12 surgeons, 10 hours, 10 patients: Quintuple Kidney Transplant - KLTV.com - Tyler, Longview, Jacksonville |ETX News

11/20/06-BALTIMORE, Maryland

12 surgeons, 10 hours, 10 patients: Quintuple Kidney Transplant

Kidney recipient Sheila Thornton thanks Johns Hopkins Hospital and transplant surgeon Robert Montgomery. Kidney recipient Sheila Thornton thanks Johns Hopkins Hospital and transplant surgeon Robert Montgomery.
Kidney recipient Kristine Jantzi, left, and altruistic donor Honore Rothstein, right, meet for the first time after the quintuple tranplant. Kidney recipient Kristine Jantzi, left, and altruistic donor Honore Rothstein, right, meet for the first time after the quintuple tranplant.

 It took 12 surgeons, six operating rooms and five donors to pull it off, but five desperate strangers simultaneously received new organs in what hospital officials Monday described as the first quintuple kidney transplant.

All five recipients -- three men and two women -- were doing fine, as were the five organ donors, all women, said Eric Vohr, a spokesman at the Johns Hopkins Comprehensive Transplant Center. The donors and recipients came from Canada, Maine, Maryland, West Virginia, Florida and California.

Several triple transplants have been done at Johns Hopkins, but hospital officials said the five simultaneous transplants performed Tuesday were a first.

Four of the sick patients had approached Johns Hopkins with a relative who was willing to donate a kidney but was an incompatible donor. The fifth had been on a waiting list for a kidney from a dead person.

Together, those nine people and an "altruistic donor" had enough matched kidneys among them to pull off a five-way swap.
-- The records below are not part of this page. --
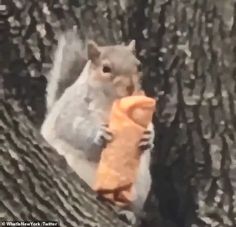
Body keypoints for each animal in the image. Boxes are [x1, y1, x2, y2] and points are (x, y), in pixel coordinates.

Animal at [40, 31, 155, 221]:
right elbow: (70, 126)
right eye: (105, 69)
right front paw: (99, 134)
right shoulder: (72, 106)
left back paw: (128, 213)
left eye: (138, 66)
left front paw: (148, 138)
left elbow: (151, 128)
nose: (131, 87)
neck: (110, 102)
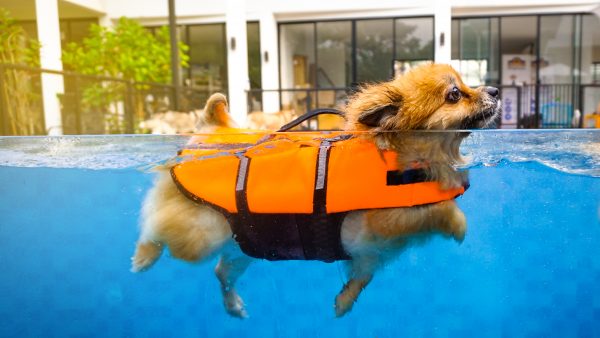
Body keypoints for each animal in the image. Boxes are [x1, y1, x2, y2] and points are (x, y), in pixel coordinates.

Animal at [131, 62, 502, 316]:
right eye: (455, 94)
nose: (496, 91)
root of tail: (206, 133)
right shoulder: (387, 221)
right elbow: (439, 208)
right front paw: (458, 225)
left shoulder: (369, 256)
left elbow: (360, 280)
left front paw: (343, 303)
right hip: (199, 234)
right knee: (155, 227)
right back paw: (143, 257)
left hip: (243, 243)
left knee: (221, 270)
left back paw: (233, 304)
The altruistic donor, Honore Rothstein, decided to donate a kidney after losing her husband and daughter to accidents and illness, Vohr said. She did not know any of the donors or recipients.

The operations involved six operating rooms, 12 surgeons, 11 anesthesiologists, and 18 nurses, and took place over 10 hours. The removal of the donor organs began at 7:15 a.m. and was completed by 11 a.m. The kidneys were implanted in operations that began at 1 p.m. and were finished at 5:15 p.m.
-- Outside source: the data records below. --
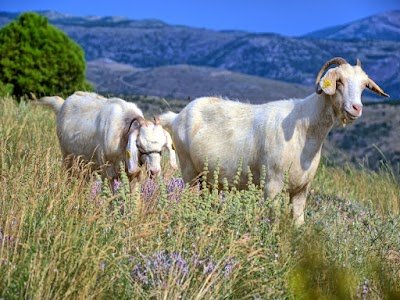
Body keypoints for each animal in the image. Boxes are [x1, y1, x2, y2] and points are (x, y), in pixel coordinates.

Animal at [38, 91, 177, 185]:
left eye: (162, 148)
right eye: (139, 145)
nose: (155, 172)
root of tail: (62, 104)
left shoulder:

Last year, Johns Hopkins doctors performed a triple transplant also involving an altruistic donor who was willing to give his kidney to anyone in need. The donor was a member of a Christian group, many of whose members have given kidneys to strangers.

Annie Moore, a spokeswoman for the United Network for Organ Sharing, the nonprofit organization that coordinates U.S. organ transplants, said she wasn't aware of any other quintuple kidney transplants. Triple transplants are the most that have been performed to date, and paired transplants are more common, Moore said.
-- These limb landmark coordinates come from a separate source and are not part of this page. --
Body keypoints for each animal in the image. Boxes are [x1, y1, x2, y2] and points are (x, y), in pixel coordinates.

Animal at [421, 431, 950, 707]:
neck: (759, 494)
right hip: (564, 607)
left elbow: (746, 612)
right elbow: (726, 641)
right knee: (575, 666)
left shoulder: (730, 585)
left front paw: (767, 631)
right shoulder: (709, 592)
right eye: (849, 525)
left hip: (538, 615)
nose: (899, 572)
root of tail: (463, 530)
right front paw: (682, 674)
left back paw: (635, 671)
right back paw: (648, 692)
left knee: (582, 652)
Most kidney transplants use organs taken from cadavers, but doctors prefer taking organs from live donors because the success rates are higher.

In a live-donor practice used increasingly in the U.S. over the past few years, a patient who needs a kidney is matched up with a compatible stranger if the patient lines up a friend or relative willing to donate an organ to a stranger, too.

Dr. Robert Montgomery, director of Hopkins' transplant center and head of the transplant team, called Monday for a national kidney-swap program, saying it could help ease the nation's shortage of transplant organs and cut costs by getting people off dialysis.

He noted, however, that live-donor kidney swaps present ethical problems for some institutions since federal law prohibits receiving something of value in exchange for an organ. Some institutions feel multiple arrangements come uncomfortably close to quid pro quo, Montgomery said. He called for a clarification of the law.